Tell how many lines in the data below contain "events", using one number as the whole reply.

# Data shown:
◆ ◆ ◆ ◆ ◆ ◆ ◆

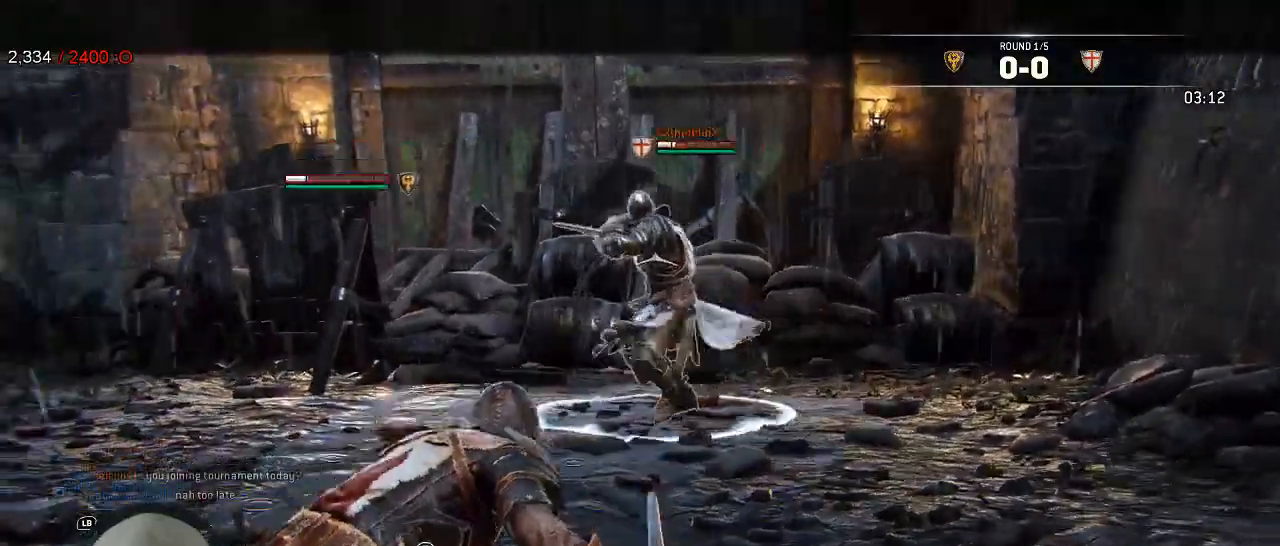
{"dt_ms": 500, "buttons": ["L2"], "left_stick": "up", "right_stick": "center", "events": [[83, "left_stick", "right"], [200, "left_stick", "up-right"], [333, "left_stick", "up"]]}
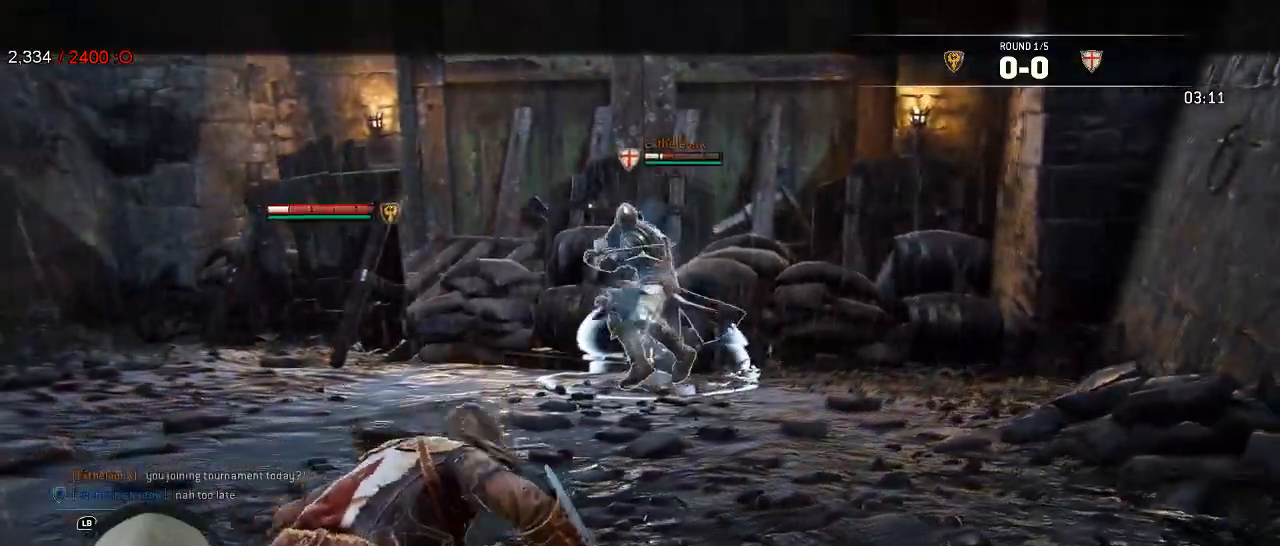
{"dt_ms": 500, "buttons": ["L2"], "left_stick": "up-left", "right_stick": "center", "events": [[400, "left_stick", "up-left"]]}
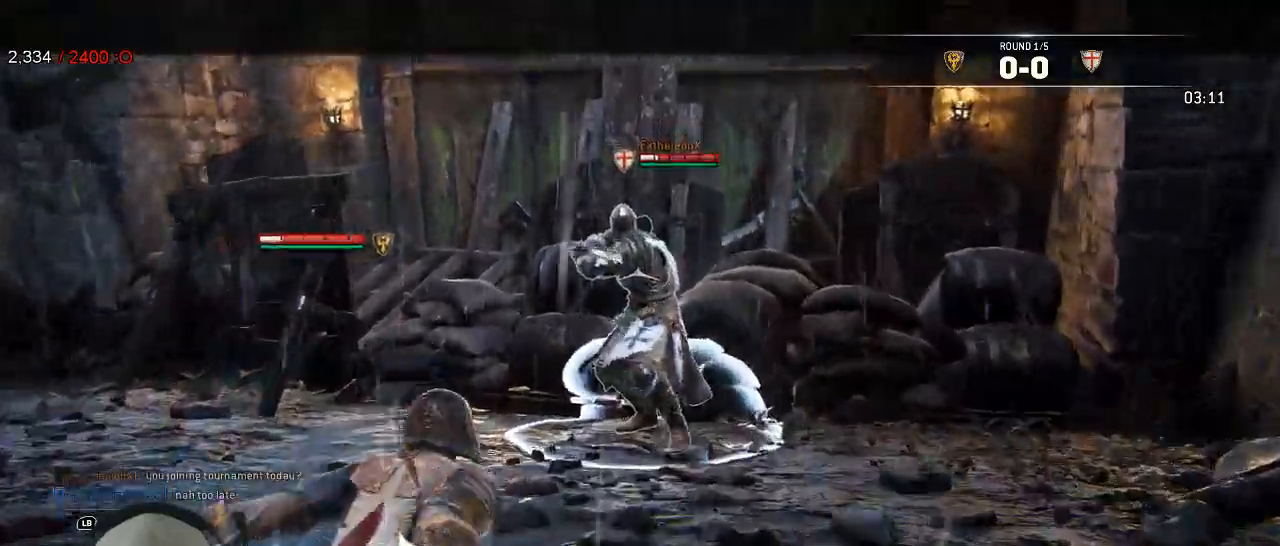
{"dt_ms": 1000, "buttons": ["L2", "R3"], "left_stick": "down-left", "right_stick": "up"}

◆ ◆ ◆ ◆ ◆ ◆ ◆

# Output for this exercise:
2